For a while, he was very busy with some work in the rear of the office; then remembering Clara's strange words about the tramp, he went over to the case where the new man sat perched upon his high stool. The stranger was working rapidly and doing good work. George noticed though, that the hand which held the stick trembled; and that sometimes a letter dropped from the nervous fingers. "What's the matter?" he asked, eyeing him keenly.
The man, without lifting his head, muttered, "Nothing."
"Are you sick?"
A shake of the head was the only answer.
"Been drinking?"
"No." This time the head was lifted and two keen gray eyes, filled with mingled suffering and anger, looked full in the boss's face. "I've been without work for some time and am hungry, that's all." The head bent again over the case and the trembling fingers reached for the type.
"Hungry!—Good God, man!" exclaimed Udell. "Why didn't you say so?"—and turning quickly to the boy he said, "Here, skip down to that restaurant and bring a big hot lunch.
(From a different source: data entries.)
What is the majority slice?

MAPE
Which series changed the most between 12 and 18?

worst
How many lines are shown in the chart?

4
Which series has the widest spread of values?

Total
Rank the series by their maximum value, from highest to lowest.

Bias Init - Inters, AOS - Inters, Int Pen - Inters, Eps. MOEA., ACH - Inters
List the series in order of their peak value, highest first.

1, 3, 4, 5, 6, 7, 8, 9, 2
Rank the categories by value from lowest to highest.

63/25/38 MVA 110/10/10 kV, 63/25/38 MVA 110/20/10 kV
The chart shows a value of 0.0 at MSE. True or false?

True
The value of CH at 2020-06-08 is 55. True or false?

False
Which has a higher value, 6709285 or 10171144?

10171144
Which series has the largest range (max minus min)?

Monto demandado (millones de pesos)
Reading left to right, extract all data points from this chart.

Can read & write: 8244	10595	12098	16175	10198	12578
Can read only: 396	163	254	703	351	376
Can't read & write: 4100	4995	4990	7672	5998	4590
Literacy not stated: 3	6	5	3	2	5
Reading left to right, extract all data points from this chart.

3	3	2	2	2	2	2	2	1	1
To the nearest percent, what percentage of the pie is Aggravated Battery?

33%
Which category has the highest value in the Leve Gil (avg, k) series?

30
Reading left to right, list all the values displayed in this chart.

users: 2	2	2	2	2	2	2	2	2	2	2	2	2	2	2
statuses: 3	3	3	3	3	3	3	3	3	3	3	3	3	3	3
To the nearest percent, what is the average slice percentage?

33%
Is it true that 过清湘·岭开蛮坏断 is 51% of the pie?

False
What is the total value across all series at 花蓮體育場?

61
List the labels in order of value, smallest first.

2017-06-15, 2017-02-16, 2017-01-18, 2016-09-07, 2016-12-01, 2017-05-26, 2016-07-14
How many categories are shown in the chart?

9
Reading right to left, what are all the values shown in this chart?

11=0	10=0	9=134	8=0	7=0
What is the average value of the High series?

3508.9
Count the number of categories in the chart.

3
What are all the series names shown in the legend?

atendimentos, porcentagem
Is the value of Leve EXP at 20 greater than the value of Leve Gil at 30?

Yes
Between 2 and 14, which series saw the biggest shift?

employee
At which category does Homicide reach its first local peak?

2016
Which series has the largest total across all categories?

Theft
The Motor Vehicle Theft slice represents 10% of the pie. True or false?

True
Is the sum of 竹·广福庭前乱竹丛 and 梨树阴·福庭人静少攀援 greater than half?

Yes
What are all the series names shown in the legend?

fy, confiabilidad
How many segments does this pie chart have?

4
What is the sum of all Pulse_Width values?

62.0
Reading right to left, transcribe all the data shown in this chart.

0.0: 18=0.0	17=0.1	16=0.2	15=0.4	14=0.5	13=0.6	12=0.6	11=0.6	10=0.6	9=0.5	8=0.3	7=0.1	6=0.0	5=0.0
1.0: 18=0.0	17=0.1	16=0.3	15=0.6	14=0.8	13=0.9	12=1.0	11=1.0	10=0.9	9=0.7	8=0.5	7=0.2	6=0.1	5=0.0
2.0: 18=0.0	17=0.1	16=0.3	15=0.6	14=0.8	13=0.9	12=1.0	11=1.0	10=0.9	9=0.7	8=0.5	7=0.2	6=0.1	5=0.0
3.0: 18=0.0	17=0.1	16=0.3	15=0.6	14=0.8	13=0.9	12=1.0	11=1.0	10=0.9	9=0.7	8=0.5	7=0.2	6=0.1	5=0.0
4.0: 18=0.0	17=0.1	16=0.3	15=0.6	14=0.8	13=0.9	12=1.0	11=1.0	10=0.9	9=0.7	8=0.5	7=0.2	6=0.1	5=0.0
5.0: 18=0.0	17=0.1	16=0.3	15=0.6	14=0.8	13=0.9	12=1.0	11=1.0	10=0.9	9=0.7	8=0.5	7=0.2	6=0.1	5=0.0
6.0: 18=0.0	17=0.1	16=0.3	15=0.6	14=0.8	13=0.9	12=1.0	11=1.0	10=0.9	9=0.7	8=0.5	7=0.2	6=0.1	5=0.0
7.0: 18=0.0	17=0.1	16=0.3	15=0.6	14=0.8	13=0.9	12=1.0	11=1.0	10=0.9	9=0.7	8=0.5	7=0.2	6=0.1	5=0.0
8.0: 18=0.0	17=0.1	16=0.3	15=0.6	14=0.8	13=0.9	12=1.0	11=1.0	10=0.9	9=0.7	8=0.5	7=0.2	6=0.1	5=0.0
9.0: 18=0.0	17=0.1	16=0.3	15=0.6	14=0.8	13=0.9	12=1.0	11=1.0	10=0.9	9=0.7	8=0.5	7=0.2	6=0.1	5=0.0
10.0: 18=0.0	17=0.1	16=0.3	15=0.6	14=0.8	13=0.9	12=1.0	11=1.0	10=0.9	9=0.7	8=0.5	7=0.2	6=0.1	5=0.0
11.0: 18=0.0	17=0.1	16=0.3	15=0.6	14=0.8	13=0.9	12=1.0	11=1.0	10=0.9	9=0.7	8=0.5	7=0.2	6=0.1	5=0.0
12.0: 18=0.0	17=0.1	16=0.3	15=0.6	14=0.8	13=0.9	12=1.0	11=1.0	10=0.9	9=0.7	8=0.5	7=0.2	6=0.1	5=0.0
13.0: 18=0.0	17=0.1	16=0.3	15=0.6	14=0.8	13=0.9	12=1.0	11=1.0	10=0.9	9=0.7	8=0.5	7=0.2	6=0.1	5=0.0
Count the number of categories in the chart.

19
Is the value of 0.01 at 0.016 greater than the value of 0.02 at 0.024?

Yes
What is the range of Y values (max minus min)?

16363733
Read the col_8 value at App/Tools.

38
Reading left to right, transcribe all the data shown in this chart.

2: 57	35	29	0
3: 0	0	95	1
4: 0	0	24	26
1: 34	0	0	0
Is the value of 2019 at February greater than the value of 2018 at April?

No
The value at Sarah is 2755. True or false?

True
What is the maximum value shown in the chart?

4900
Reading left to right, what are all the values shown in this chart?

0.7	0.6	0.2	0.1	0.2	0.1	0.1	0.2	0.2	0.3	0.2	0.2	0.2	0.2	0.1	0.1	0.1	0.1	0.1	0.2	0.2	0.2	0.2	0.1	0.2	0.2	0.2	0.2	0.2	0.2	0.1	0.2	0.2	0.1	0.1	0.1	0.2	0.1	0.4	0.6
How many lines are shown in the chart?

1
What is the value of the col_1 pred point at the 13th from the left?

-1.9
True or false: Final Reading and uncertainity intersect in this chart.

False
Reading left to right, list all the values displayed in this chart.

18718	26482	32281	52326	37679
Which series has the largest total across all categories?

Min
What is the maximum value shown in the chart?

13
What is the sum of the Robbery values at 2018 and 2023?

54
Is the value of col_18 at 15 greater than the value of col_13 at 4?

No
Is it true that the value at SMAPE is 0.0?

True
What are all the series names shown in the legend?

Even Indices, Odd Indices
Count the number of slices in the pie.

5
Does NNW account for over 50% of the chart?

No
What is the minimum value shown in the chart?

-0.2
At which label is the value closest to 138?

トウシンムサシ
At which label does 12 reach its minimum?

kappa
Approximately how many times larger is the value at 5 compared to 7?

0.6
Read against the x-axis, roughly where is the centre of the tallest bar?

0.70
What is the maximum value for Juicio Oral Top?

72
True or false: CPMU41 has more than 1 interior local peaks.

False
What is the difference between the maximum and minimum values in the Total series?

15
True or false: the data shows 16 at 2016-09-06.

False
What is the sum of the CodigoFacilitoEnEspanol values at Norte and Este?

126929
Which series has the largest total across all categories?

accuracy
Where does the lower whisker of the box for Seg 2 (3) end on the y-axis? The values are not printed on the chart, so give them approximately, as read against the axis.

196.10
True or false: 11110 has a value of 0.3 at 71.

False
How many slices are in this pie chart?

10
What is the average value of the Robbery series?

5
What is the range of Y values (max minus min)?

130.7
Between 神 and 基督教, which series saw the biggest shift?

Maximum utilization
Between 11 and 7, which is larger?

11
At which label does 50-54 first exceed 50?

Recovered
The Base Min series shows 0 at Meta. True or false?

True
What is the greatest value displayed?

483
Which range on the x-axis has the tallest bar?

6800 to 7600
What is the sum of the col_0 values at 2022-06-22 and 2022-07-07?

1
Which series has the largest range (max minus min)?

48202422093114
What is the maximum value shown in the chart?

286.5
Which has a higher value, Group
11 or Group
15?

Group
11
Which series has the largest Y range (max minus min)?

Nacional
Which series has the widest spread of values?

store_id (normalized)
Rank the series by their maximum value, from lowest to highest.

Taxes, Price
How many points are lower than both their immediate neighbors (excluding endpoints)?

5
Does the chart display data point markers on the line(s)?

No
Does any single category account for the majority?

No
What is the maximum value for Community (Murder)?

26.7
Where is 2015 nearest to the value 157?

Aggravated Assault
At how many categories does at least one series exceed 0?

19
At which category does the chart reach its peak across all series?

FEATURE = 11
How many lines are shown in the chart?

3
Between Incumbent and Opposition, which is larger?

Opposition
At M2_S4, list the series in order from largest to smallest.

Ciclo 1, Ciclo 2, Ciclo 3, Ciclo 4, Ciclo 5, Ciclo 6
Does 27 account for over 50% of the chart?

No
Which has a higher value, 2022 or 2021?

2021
Tell 'em to get a hustle on too."
[Illustration: "Here you are; come and fill up.">[
The boy fled and George continued talking to himself; "Hungry—and I thought he had been on a spree. I ought to have known better than that. I've been hungry myself—Clara's right; he is no bum printer. Great shade of the immortal Benjamin F! but he's plucky though—and proud—you could see that by the look in his eye when I asked him if he'd been drunk—poor fellow—knows his business too—just the man I've been looking for, I'll bet—Huh—wonder if the wire is down." And then as the boy returned with the basket of hot eatables, he called cheerily, "Here you are; come and fill up; no hungry man in this establishment, rush or no rush." He was answered by a clatter as half a stick full of type dropped from the trembling hand of the stranger. "Thank you," the poor fellow tried to say, as he staggered toward the kind-hearted infidel, and then, as he fell, Dick's outstretched fingers just touched Udell's feet.